- _Work item 1_:
In the forum thread about converting AVI to MOV, what does fryke say will quite probably always happen with transcoding?
- _Work item 2_:
Please carry on the forum thread about converting AVI to MOV from the point where it stops.

- _Document extract_:
# AVI to MOV



## AgentOrange (Oct 23, 2006)

Hi all, can anyone point me in the direction of a good, free program that'll convert an .avi file to a .mov file. I'm after something that'll do it easily and not require six different progs or plug-ins.


----------



## fryke (Oct 23, 2006)

Well... It all depends on what ".avi" in your case means. If it's simply a Windows Media file, then Flip4Mac (get it from www.microsoft.com/mac somewhere) should do the trick. You open the .avi in QuickTime and save as/export to a .mov file. If this is about DivX/XviD files, then you get the official DivX plugin, for example, and again simply open the file in QuickTime and save as/export to .mov.

Transcoding, however, will quite probably _always_ lose some quality.


----------



## AgentOrange (Oct 23, 2006)

Thanks Fryke. What I have are a load of avi files that I want to pop into iTunes but it's only accepting my mov files.


----------



## fryke (Oct 23, 2006)

Ah. If it's only for iTunes (and not for the iPod), then you can do it like this: Install the codecs necessary for Quicktime to understand the .avis. I guess it's DivX/XviD (so www.divx.com should do it) or WMV (then Flip4Mac should do it). Then open the .avi files in QT and save them as .mov files that point to the original .avi file. You'll end up with both an .avi and a .mov file (you'll need *both*, the .mov files are merely links to the .avi files, kinda). You can then add the .mov file to iTunes, and it'll play the .avi inside the .mov inside iTunes. Like that you don't need to really transcode the movies and quality stays the same.

Of course this is rather a workaround than a clean solution. (I don't get why iTunes can't simply accept the files Quicktime can accept...)


----------



## Natobasso (Oct 23, 2006)

Possibility here:
http://www.versiontracker.com/dyn/moreinfo/macosx/28250

Quicktime Pro might be a good option as well:
http://www.videohelp.com/tools?tool=Quicktime_Pro


----------



## remon (Jul 22, 2009)

- _Data section_:
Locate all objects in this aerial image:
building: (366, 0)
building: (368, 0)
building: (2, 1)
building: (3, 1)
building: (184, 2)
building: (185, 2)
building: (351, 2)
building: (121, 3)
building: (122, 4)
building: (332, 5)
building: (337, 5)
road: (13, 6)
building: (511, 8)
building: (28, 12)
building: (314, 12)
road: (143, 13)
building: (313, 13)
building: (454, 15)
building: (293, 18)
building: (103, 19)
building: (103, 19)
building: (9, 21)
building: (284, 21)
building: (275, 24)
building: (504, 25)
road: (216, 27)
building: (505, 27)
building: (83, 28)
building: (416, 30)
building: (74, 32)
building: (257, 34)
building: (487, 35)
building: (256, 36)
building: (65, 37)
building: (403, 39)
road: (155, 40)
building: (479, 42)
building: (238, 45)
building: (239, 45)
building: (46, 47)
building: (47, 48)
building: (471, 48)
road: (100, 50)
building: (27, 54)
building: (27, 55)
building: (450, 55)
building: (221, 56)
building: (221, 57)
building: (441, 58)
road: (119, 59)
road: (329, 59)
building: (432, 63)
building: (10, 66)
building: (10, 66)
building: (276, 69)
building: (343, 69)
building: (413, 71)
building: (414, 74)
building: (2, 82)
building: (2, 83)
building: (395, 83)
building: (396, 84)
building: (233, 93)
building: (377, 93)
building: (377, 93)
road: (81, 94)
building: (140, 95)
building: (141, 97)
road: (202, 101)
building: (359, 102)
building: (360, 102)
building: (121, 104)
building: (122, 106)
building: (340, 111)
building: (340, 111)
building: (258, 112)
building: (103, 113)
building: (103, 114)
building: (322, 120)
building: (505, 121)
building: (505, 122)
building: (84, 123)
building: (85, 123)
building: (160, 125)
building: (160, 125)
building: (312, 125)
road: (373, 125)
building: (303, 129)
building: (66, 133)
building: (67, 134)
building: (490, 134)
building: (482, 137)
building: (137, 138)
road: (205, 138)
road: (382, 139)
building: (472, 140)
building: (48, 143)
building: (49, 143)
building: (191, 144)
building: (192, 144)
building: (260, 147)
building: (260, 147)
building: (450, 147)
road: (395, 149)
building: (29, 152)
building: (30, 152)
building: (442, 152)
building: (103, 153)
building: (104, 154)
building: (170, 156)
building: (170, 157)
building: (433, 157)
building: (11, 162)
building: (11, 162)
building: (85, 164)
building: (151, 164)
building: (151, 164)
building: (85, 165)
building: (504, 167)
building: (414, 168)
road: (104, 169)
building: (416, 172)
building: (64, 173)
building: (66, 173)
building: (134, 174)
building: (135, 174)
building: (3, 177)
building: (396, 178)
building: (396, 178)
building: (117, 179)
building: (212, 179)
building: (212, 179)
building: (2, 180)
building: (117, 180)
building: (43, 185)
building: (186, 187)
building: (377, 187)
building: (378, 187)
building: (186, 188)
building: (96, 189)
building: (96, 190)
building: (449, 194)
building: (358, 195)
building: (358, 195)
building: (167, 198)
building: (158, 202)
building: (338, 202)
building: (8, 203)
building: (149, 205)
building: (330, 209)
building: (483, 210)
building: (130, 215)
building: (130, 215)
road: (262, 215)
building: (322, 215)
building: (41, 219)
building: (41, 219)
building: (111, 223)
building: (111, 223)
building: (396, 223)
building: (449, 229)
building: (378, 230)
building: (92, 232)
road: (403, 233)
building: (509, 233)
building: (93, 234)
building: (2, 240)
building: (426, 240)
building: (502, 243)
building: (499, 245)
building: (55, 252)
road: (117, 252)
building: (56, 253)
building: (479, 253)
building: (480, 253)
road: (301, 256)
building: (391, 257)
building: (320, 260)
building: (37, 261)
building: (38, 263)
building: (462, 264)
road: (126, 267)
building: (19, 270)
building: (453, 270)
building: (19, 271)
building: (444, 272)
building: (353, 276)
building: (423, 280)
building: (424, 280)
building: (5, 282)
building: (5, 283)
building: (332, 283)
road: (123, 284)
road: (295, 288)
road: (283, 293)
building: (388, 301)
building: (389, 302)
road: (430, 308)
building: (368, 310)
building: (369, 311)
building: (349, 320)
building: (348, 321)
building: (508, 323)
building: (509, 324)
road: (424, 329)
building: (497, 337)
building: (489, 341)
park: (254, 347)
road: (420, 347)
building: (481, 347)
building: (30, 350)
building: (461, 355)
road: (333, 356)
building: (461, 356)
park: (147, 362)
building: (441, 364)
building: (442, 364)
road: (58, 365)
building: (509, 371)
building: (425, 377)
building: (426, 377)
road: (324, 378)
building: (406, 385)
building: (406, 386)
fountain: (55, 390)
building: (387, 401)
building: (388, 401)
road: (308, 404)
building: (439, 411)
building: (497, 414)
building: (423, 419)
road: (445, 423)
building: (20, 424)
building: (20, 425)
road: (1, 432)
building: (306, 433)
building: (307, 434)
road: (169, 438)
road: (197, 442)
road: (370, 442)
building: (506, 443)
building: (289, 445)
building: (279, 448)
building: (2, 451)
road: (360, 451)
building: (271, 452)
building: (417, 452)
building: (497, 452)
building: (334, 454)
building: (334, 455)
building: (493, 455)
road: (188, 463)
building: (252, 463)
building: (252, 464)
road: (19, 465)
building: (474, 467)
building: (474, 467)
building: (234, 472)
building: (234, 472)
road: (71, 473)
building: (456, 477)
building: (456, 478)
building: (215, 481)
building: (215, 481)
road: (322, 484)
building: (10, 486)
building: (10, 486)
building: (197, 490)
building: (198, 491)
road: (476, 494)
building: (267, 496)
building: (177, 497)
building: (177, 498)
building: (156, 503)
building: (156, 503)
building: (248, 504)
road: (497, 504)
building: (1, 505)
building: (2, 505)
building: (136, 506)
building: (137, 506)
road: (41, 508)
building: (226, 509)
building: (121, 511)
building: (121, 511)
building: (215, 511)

- _Result 1_:
It will quite probably always lose some quality.

- _Result 2_:
http://www.dvd-creators.net/mov-to-avi-for-mac.html


----------



## Moonview (Sep 14, 2009)

For fully free you have
Isquint and mpeg streamclip

If you want to get free demo version there is
quicktime pro and AVI Converter for Mac


----------



## gamemaniac (Sep 14, 2009)

Thanks fryke for providing the solution. Even I was pulling my hair off in order to manage this problem for a long time now and it seems to be so simple, isn't it?


----------



## Meriam (Sep 21, 2009)

ou can try Prism Video Converter for Mac 

It  converts WMV and AVI into MOV for free.


----------



## hexhand (Dec 7, 2009)

fryke said:


> Well... It all depends on what ".avi" in your case means. If it's simply a Windows Media file, then Flip4Mac (get it from www.microsoft.com/mac somewhere) should do the trick. You open the .avi in QuickTime and save as/export to a .mov file. If this is about DivX/XviD files, then you get the official DivX plugin, for example, and again simply open the file in QuickTime and save as/export to .mov.
> 
> Transcoding, however, will quite probably _always_ lose some quality.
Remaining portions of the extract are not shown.